The CDC is confirming the first case of monkeypox in California. Health officials say the patient from Sacramento County recently traveled in Europe. A health provider alerted the county of the suspected case earlier this week. The California Department of Public Health lab also received a test sample to confirm the case. The person is isolated at home. Health officials believe the risk to the general public is "extremely low."
Chico's True North Housing Alliance is asking the community for donations to help keep its services running. They are hoping to raise $400,000 within the next 100 days. An official says they have been placing more people than ever before into the Torres Community Shelter since Chico began re-enforcing its anti-camping ordinances, and they expect the demand to increase. Donations can be made on their website at truenorthbutte.org/donate.
Twelve-percent of California is now in the highest drought stage. For the first time since the record storms back in December, a portion of the State has fallen into exceptional drought, the worst level on the drought scale. Twelve-percent of California, mostly in the Central Valley, is in the highest drought level, and another 48-percent is in the second highest category, extreme drought. Only two counties, covering two and a half percent of the State, are in moderate drought status, Del Norte and San Diego Counties.

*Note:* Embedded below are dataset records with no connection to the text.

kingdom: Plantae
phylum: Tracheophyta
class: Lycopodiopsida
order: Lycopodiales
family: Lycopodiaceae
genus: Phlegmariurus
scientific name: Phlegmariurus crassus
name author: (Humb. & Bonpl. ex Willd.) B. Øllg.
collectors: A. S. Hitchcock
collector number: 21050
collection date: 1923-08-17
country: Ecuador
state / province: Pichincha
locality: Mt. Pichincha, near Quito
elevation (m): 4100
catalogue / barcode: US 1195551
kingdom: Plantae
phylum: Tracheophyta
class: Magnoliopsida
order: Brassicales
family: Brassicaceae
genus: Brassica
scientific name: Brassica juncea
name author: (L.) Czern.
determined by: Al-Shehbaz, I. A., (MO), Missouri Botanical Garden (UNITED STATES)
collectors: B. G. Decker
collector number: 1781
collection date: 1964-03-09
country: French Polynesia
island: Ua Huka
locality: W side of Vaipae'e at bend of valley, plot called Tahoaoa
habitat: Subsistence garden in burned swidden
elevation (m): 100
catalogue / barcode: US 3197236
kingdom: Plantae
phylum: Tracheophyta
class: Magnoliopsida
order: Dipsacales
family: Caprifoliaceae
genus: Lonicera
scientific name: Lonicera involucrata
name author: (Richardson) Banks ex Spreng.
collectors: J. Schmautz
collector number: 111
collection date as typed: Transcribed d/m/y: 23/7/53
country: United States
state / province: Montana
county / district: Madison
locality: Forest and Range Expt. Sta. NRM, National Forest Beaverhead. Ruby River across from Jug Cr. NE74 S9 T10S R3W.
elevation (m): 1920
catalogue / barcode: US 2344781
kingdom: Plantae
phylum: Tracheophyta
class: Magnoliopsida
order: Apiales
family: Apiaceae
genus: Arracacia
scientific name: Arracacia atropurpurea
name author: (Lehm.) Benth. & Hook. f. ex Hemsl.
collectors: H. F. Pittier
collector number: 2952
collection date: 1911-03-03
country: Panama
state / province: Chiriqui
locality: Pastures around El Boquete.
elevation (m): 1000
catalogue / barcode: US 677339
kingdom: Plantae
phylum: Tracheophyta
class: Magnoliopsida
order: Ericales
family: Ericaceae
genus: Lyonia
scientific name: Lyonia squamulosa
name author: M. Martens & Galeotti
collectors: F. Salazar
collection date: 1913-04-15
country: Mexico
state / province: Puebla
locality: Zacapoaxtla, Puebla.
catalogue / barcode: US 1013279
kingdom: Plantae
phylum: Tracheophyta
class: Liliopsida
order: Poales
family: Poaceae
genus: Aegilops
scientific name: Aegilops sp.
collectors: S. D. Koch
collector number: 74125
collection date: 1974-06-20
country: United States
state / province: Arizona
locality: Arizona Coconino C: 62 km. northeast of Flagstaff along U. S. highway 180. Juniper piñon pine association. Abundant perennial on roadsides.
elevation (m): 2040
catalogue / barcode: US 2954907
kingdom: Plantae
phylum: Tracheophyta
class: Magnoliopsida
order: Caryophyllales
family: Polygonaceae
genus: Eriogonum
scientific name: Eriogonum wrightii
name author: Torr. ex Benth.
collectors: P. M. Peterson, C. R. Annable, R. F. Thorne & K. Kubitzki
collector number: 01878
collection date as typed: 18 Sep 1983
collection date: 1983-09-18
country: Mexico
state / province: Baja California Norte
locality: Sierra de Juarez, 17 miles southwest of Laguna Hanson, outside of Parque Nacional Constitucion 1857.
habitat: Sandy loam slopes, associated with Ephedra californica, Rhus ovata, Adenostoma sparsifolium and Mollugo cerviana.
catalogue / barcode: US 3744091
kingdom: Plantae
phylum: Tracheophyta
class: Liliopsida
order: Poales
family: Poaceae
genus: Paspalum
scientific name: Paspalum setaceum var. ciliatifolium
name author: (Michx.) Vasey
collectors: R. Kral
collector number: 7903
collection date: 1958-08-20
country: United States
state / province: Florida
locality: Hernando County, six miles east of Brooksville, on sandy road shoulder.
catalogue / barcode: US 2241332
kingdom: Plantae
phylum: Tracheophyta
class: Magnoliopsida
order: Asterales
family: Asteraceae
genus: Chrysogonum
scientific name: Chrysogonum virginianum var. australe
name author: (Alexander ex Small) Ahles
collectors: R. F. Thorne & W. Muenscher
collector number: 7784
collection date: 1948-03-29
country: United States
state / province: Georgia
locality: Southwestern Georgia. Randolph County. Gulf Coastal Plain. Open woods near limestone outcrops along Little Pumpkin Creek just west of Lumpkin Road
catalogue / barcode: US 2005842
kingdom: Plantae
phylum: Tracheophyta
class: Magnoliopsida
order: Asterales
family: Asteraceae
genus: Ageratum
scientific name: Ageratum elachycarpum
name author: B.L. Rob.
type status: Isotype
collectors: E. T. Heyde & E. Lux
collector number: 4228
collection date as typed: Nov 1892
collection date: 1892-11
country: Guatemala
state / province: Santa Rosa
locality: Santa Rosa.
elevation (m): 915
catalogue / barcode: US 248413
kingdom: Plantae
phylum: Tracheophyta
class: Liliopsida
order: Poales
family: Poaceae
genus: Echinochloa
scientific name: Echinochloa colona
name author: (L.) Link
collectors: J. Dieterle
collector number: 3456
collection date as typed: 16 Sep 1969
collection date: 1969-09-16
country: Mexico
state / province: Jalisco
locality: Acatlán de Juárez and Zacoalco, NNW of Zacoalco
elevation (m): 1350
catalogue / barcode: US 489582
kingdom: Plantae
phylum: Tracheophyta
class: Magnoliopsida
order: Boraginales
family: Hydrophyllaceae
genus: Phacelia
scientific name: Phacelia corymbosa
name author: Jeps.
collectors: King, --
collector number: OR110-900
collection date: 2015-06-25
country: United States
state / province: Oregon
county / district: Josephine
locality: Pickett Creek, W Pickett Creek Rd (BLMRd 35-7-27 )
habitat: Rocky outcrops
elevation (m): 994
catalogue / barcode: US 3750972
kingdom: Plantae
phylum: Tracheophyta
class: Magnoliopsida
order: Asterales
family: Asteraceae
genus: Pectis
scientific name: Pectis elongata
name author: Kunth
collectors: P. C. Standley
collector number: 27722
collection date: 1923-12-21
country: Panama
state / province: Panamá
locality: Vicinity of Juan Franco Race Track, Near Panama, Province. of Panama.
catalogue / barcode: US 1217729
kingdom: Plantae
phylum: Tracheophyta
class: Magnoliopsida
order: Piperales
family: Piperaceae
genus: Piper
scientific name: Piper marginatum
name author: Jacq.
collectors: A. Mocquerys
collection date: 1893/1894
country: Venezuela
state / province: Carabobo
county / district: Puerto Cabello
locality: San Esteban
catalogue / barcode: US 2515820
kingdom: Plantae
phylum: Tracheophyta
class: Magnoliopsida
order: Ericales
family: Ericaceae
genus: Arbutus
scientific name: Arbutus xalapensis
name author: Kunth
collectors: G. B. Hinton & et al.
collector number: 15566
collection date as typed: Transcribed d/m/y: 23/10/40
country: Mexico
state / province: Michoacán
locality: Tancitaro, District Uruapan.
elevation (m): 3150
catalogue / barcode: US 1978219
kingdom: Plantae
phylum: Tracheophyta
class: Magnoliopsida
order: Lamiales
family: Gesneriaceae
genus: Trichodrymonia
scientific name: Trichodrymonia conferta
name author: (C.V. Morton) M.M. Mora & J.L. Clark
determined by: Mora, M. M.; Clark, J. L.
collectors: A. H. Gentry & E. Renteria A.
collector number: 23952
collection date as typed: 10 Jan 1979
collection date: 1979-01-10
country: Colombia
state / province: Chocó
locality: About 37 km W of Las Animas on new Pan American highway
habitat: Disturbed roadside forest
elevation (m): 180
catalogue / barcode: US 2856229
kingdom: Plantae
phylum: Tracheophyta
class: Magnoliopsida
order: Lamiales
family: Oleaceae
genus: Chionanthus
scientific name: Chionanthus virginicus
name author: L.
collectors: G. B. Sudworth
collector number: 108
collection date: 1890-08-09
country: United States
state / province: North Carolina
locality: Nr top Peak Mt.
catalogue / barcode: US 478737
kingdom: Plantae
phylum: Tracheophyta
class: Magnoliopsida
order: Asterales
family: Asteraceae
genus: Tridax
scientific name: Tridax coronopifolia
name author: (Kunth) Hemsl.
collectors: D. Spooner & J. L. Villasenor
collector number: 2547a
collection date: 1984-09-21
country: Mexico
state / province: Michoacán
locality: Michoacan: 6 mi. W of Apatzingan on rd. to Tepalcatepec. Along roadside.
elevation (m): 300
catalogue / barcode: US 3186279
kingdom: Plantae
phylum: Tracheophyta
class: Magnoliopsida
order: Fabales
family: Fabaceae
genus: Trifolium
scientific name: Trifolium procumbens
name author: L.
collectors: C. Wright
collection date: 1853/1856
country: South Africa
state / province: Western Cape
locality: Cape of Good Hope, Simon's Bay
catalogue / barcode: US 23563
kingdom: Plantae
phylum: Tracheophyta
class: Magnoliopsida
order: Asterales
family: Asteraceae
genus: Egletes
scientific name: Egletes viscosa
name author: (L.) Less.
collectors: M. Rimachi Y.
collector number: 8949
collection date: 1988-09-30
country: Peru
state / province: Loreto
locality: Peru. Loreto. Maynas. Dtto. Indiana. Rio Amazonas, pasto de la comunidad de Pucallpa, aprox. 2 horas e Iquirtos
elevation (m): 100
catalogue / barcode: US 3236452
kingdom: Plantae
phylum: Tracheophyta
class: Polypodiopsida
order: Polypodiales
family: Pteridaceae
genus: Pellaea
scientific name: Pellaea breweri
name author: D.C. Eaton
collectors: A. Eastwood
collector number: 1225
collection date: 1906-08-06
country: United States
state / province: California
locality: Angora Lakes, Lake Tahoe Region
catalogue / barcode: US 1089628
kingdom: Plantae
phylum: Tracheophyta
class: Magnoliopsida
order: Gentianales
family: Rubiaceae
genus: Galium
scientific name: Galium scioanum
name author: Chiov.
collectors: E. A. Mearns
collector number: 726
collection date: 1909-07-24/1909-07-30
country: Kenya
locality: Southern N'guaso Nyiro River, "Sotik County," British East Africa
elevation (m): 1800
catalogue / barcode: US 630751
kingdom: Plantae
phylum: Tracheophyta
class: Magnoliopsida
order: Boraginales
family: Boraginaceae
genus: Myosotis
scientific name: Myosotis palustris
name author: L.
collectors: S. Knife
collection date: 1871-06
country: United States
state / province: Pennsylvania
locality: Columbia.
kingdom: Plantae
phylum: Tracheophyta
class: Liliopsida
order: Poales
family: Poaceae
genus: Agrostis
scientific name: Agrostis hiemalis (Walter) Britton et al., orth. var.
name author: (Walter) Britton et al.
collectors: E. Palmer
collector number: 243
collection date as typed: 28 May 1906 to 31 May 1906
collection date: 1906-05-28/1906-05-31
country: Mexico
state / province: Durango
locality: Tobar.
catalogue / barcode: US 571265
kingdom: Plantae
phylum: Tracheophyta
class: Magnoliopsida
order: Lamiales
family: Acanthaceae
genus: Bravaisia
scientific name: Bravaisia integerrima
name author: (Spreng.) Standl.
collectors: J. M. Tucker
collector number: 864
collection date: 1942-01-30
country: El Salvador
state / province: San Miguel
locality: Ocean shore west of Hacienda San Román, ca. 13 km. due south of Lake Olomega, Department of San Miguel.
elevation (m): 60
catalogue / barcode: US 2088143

Lawmakers in the state Assembly have voted to stop courts in other states from penalizing abortion providers and volunteers in California. The bill is part of Democrats' plan to make California a sanctuary for women seeking abortions should the U.S. Supreme Court overturn Roe v. Wade. A Texas law lets people sue people who provide or aid in abortions after a fetal heartbeat is detected. Monday, lawmakers voted to ban enforcing those judgements in California courts. Abortion opponents say the bill is illegal because the U.S. Constitution requires states to recognize the laws of other states. But Democrats believe the bill would be allowed under an exception.
A man is pleading guilty to setting multiple fires in a Shasta Co Natioanl forest. Forty-one-year-old Eric Smith pled guilty to four counts of setting fire to federal land Monday after officials said he ignited eleven fires in the Shasta-Trinity National Forest in 2019 and 2020. The U-S Forest Service says most of the fires were put out before growing more than an acre, but one blaze in July 2020 forced part of Interstate Five to shut down. Smith is facing up to twenty years in prison and a one-million-dollar fine.
(AP) Gov. Gavin Newsom says he may impose mandatory water restrictions if people don't start using less as a drought drags on. He raised the possibility Monday in a meeting with local water agencies that supply major urban centers like Los Angeles and San Francisco. The Democratic governor has called for a 15% voluntary reduction in water use but has so far avoided mandatory, sweeping cuts to water use. He may be changing his approach after water use went up dramatically in March. He's urging the local water agencies to ramp up their conservation messaging to avoid the need for mandatory restrictions.
President Biden is also launching Operation Fly Formula to use federal planes to bring formula in from abroad. Biden said he understands parents are worried about finding formula for their babies and added his team is doing everything they can to make sure everyone has access to formula. It has been reported that over 40-percent of the supply of baby formula nationwide is out of stock because of this shortage.
The Senate is confirming California's first ever Native American federal judge. On Wednesday, Sunshine Suzanne Sykes was confirmed to a lifetime seat on the U.S. District Court for California's central district. The vote was 51-to-45. Sykes is also just the fifth Indigenous woman to serve on a federal court in U.S. history.
Fire danger in Northern California is going up. Due to high heat, northerly winds and dry grass, a Red Flag Warning is going into effect Thursday. This is an alert for everyone to refrain from outdoor burning and be cognizant of activities that can produce sparks. Some areas that received normal rainfall are better off, but places like Redding are thirteen inches below normal. National Weather Service meteorologist Scott Rowe explains the northerly winds combined with low humidity has caused the serious conditions. The fire risk is expected to last through early next week.
Gov. Gavin Newsom is proposing a temporary tax cut for California's ailing marijuana industry, but businesses say it falls short of what's needed to revive the shaky pot economy. Broad legal sales began in 2018, but the industry has struggled with hefty taxes, regulation and competition from a vast illegal marketplace. The administration will recommend eliminating the cultivation tax. But a later increase would come in the retail excise tax to make up for those funds, possibly as soon as 2024. Jerred Kiloh of the United Cannabis Business Association says the plan would not cut consumer prices or lure buyers back from the underground market.
Chico police are investigating two suspected drug overdose deaths at Community Park after several people were found unconscious and not breathing. The incident was reported Sunday just before 1:30 p.m. Police found four people in distress at Community Park on Dr. Martin Luther King Junior Parkway.
Emergency personnel performed CPR and administered several doses of Narcan, the drug used to reverse the effects of opioids. Police said two people died at the scene and two other people were rushed to the hospital.